To Thine Own Self Be True
The words from Shakespeare’s Hamlet ring true in many circumstances but none more so than for the authentic leader. Have you asked yourself who you are deep inside and what drives you? How you feel internally, and how you present yourself externally needs to match up for you to be authentic in every situation.
No matter how you think about this topic, one thing is clear:
Before you lead others authentically, you need to understand the real you.
Stephen Joseph, Ph.D. a professor of psychology, health and social care at the University of Nottingham, UK asks the following questions:
- How much of the time do you feel that you can be the real you?
- Are you easily influenced by other people?
- Do you always stand up for what you believe in?
- What are the barriers to being yourself?
- How well do you know yourself?
I am not a psychologist, but I work with several such highly skilled individuals, and I have learned to appreciate understanding what makes a person tick. There are multiple ways you can act publicly: a) as someone that you think you need to be, or b) as someone that others want you to be? These kinds of questions typically manifest themselves in the following situations:
Becoming a leader for the first time
Your first leadership position is critical to setting the foundation for your future growth. One of your first goals should be to fit into the organization’s culture in a positive manner. You will also want to make your mark and establish your authority. Additionally, let people get to know the real you, and what they should expect from your leadership style. I had to tell my first boss that I needed to lead with my own style NOT on how he would do things. It wasn’t an easy conversation, but it worked out well in the long run.
Interviewing for an Executive position
When you reach the C-Suite level the expectations are increased exponentially. You still need to be aware of the culture, but the future direction of the organization will dictate how you need to lead. Boards will have specific criteria that they are looking for in a C-level executive, and the savvy ones will spot a “phony” quickly. Being authentic means answering interview questions in a manner that you truly believe in, and not in a way that others want to hear. Be specific and be able to back up your answers with facts and logic. A very self-aware person might say that “if you’re looking for someone to do “X”, I’m not that person, but if you’re looking for someone to do “Y”, that is where I excel”.
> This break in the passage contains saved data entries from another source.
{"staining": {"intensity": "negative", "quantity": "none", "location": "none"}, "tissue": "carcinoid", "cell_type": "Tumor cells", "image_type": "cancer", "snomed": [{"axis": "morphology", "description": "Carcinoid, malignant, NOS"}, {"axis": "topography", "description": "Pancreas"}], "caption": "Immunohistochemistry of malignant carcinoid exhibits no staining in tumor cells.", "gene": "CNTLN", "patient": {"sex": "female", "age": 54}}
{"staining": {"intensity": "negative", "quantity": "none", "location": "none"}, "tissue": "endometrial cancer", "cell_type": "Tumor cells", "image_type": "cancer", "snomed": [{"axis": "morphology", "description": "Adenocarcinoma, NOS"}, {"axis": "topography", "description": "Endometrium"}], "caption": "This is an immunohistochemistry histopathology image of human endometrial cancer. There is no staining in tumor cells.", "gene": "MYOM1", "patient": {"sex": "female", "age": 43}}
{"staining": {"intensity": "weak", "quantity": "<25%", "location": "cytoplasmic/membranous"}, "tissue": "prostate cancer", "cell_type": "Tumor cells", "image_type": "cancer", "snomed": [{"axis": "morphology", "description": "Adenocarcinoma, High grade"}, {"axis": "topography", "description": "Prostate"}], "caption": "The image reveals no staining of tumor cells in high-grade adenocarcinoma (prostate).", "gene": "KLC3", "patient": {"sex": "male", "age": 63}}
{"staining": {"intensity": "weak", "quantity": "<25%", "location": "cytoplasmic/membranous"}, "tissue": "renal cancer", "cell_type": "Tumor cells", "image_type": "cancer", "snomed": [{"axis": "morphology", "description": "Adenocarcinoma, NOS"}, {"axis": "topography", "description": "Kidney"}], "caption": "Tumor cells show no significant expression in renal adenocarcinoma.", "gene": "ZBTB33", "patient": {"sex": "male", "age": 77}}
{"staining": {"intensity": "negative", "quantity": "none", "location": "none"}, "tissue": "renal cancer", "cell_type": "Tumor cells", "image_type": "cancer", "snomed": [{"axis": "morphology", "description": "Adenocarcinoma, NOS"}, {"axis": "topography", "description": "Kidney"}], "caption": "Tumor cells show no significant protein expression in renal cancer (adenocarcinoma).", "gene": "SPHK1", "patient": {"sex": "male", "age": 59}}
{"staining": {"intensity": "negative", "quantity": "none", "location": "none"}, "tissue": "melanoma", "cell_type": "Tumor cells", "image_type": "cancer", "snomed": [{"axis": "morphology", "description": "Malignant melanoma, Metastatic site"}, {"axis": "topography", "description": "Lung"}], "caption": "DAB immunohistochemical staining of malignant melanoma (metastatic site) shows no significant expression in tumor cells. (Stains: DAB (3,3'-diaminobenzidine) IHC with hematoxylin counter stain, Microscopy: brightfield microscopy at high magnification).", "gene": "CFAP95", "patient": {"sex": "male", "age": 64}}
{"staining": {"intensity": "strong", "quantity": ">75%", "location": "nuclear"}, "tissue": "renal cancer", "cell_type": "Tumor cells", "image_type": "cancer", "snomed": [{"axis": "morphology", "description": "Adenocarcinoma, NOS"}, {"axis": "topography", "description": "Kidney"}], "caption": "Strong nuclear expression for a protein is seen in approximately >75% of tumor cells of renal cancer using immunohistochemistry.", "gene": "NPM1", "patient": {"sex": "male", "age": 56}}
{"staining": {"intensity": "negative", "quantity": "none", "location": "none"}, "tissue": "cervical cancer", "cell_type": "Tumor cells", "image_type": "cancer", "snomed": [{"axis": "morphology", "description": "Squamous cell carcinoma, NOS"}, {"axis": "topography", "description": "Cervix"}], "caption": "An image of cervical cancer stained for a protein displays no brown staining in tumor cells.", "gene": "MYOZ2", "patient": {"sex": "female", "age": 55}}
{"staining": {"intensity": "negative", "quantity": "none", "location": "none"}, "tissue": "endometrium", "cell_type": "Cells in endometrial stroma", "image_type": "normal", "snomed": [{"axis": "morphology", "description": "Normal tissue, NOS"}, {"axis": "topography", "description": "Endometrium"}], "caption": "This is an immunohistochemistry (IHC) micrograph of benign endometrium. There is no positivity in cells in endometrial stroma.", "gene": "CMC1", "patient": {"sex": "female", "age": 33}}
Struggling in your current position
This is an area where self-awareness is likely not present. The leader does not understand how their behavior negatively affects others. When asked to work with such individuals, I always ask two questions:
- Have you told this person what they are doing that needs correction with specific examples?
- Have you explained that there are consequences if they do not change including dismissal?
In most cases, both answers are no. If those two questions are not adequately addressed, there is little hope in correcting a bad situation.
There are psychological assessments that are grounded in solid scientific research that can be beneficial in helping you understand the “real you.”
Here are a few results that such assessment can reveal:
- Understanding your true motives, values, and interests
- Understanding qualities that promote success in work, in relationships, in education, in training, and in life
- Understanding your interpersonal behavior that tends to appear when you are stressed, tired or distracted.
A professional trained in interpreting these results can give you insights into how you show up in a leadership role, and where you might have blind spots about yourself.
Having this knowledge will help improve your self-awareness and identify areas that you as a leader need to focus on for improvement. Numerous executives have had “eye opening” experiences after seeing the assessment results because no one has told them those specifics.
So, look “inside yourself” to find out how you can be better prepared as a leader. To quote the late Steve Jobs “Your time is limited, so don’t waste it living someone else’s life.”